Cayó en Brasil un capo narco amigo del “Chapo” Guzmán y Pablo Escobar

capo_cartelEl Departamento de Prevención y Represión al Narcotráfico (Denarc) de la Policía Civil de San Pablo señaló en una rueda de prensa que Goiano fue arrestado la noche del jueves en un apartamento de lujo en la ciudad de Guarujá, en el litoral del estado.


Goiano, también conocido como el “rey de los disfraces”, por sus atuendos y cirugías plásticas para cambiar su fisonomía, fue rastreado a partir de contenedores enviados a Europa y África desde el puerto paulista de Santos, el mayor de Latinoamérica y vecino de Guarujá.

Según las autoridades, Goiano, de 60 años, estaba en la lista de personas más buscadas de la Interpol y de la Policía Federal brasileña, pero los registros de otros arrestos, uno de ellos en Colombia y otro en el estado de Maranhao, y la orden de captura de la Justicia habían desaparecido del sistema de datos nacional.
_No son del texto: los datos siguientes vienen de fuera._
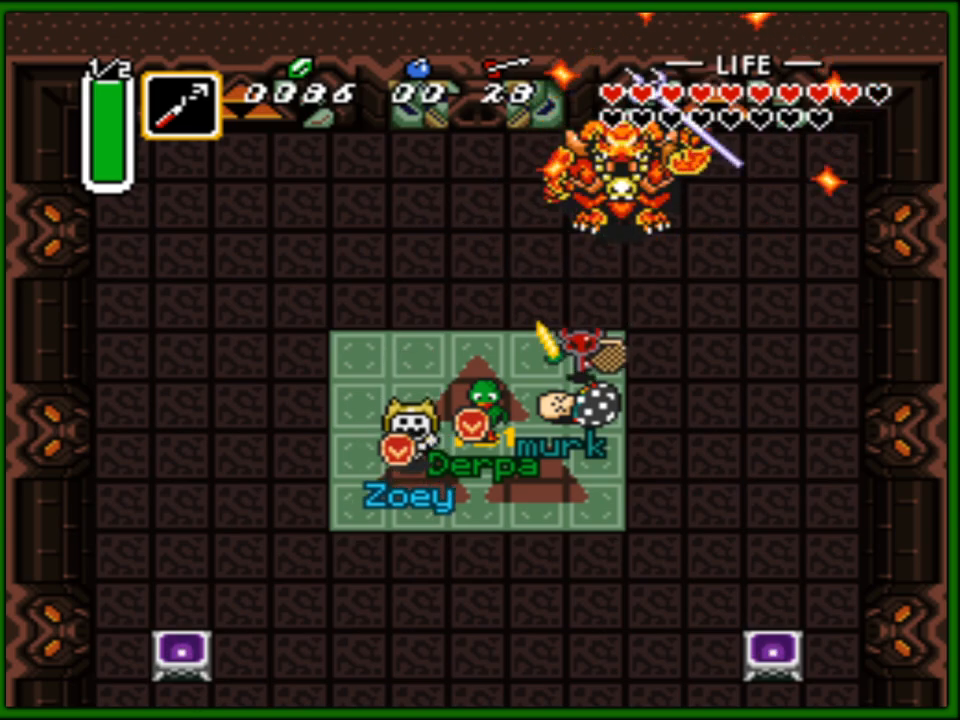
{"buttons": ["DPAD_UP"], "events": [[33, "DPAD_UP", "down"], [283, "DPAD_RIGHT", "up"], [383, "B", "down"], [500, "B", "up"]]}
El comisario del Denarc Alberto Pereira, responsable de las investigaciones, explicó que comenzó su carrera en el narcotráfico en los años ochenta con Escobar, convirtiéndose en el principal contacto en Brasil del entonces jefe del Cártel de Medellín. “Él ingresó en el negocio del narcotráfico en 1986 haciendo compras directamente con Pablo Escobar”, aseveró Pereira.

Igualmente, apuntó el comisario, tuvo conexiones en los últimos años con el narcotraficante colombiano Henry de Jesús López y con El Chapo Guzmán.

Además, el presunto capo brasileño financiaba la compra de droga por parte de algunos expendedores para el mercado brasileño y controlaba el transporte de la misma en Brasil para ser enviada a 27 países de Europa y África principalmente por vía marítima.

Pereira apuntó también que Goiano pagó a ingenieros extranjeros para desarrollar tecnologías que permitían transportar la droga en contenedores y construir submarinos blindados a los controles de seguridad.

De la misma manera, detalló el jefe policial, Goiano pretendía abrir una aerolínea para facilitar el transporte de droga al exterior.

El supuesto narcotraficante será remitido al central estado de Goiás, de donde es oriundo, y deberá responder a un proceso judicial por tráfico internacional de drogas, por el que puede recibir una pena, en caso de ser condenado, de 25 años de prisión.